◆ Items stored from a collection
────────────────────
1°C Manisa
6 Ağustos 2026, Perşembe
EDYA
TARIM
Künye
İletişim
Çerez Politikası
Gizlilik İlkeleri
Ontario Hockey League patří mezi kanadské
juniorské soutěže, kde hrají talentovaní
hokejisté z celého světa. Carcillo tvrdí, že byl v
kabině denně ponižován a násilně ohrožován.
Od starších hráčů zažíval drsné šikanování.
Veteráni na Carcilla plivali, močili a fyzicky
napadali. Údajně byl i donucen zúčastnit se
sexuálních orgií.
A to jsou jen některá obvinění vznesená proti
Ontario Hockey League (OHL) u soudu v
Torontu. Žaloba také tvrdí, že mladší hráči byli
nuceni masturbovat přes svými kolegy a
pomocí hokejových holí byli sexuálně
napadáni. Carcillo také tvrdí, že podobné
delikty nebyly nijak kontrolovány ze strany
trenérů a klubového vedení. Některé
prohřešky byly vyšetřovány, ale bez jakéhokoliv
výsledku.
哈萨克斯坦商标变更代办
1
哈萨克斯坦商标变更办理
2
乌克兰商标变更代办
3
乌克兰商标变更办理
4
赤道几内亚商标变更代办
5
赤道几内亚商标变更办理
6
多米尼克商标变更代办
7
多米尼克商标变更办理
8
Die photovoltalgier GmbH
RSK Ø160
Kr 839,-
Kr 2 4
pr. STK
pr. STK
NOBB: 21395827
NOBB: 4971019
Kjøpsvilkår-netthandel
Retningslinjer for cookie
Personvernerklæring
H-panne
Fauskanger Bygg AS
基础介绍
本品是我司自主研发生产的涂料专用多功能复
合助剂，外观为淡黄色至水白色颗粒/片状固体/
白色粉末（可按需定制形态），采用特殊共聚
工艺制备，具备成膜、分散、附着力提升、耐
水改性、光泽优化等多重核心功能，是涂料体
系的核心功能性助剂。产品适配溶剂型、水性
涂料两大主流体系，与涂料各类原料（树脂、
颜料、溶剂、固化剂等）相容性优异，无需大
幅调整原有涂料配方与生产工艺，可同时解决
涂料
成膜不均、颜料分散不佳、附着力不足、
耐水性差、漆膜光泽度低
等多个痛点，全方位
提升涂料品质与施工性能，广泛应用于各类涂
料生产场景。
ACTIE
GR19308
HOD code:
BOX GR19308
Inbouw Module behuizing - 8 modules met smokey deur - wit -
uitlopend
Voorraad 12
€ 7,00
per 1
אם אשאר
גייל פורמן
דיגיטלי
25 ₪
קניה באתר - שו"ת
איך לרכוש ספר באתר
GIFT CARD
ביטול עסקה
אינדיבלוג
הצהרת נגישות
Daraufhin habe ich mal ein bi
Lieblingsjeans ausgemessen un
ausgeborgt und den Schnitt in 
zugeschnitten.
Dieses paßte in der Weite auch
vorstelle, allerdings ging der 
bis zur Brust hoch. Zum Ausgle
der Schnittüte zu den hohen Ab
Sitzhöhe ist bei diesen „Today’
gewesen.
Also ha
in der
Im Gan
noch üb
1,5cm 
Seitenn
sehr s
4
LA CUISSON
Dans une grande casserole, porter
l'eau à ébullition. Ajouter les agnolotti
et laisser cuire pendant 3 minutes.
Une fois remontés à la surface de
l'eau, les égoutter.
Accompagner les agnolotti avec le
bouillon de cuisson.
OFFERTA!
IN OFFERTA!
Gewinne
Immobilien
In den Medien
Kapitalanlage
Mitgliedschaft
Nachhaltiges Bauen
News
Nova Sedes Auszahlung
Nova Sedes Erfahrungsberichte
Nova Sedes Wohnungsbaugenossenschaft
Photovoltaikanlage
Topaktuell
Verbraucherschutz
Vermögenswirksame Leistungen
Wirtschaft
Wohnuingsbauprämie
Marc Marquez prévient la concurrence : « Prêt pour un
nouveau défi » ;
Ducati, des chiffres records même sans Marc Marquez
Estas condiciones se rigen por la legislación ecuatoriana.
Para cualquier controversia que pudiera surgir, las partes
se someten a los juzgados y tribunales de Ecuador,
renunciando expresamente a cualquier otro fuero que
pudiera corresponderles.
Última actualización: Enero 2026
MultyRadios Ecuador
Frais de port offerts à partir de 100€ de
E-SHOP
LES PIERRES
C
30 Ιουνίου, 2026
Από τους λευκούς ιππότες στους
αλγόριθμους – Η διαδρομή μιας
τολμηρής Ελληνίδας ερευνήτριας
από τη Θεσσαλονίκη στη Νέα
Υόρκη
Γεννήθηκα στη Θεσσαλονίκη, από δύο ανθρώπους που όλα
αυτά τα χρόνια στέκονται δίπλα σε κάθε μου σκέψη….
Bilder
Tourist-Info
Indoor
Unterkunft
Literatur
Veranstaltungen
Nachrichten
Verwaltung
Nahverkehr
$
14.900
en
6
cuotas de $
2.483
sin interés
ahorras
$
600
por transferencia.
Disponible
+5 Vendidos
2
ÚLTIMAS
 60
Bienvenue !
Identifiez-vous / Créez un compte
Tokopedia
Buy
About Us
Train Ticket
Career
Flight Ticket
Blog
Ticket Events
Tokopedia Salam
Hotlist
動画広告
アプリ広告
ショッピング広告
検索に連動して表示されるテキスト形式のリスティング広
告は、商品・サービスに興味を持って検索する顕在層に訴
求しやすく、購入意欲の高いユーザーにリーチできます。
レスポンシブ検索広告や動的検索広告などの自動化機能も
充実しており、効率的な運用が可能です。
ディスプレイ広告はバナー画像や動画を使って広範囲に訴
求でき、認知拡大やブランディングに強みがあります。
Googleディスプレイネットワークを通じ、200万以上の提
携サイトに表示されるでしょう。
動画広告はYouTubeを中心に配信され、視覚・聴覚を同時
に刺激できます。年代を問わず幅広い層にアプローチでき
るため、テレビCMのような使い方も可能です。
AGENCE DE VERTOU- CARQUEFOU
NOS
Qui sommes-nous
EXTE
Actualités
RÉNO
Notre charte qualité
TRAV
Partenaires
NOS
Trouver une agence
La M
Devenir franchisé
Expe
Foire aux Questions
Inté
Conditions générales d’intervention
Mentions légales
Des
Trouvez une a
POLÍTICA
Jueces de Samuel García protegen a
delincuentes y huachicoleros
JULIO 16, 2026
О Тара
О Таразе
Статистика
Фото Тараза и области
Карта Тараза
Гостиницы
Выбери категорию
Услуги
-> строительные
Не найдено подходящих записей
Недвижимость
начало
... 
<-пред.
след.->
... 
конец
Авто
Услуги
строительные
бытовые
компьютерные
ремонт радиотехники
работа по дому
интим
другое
────────────────────
◆ Directions for this task
Return every line of the data above that contains the string "byli".

◆ Finished task
Torontu. Žaloba také tvrdí, že mladší hráči byli
pomocí hokejových holí byli sexuálně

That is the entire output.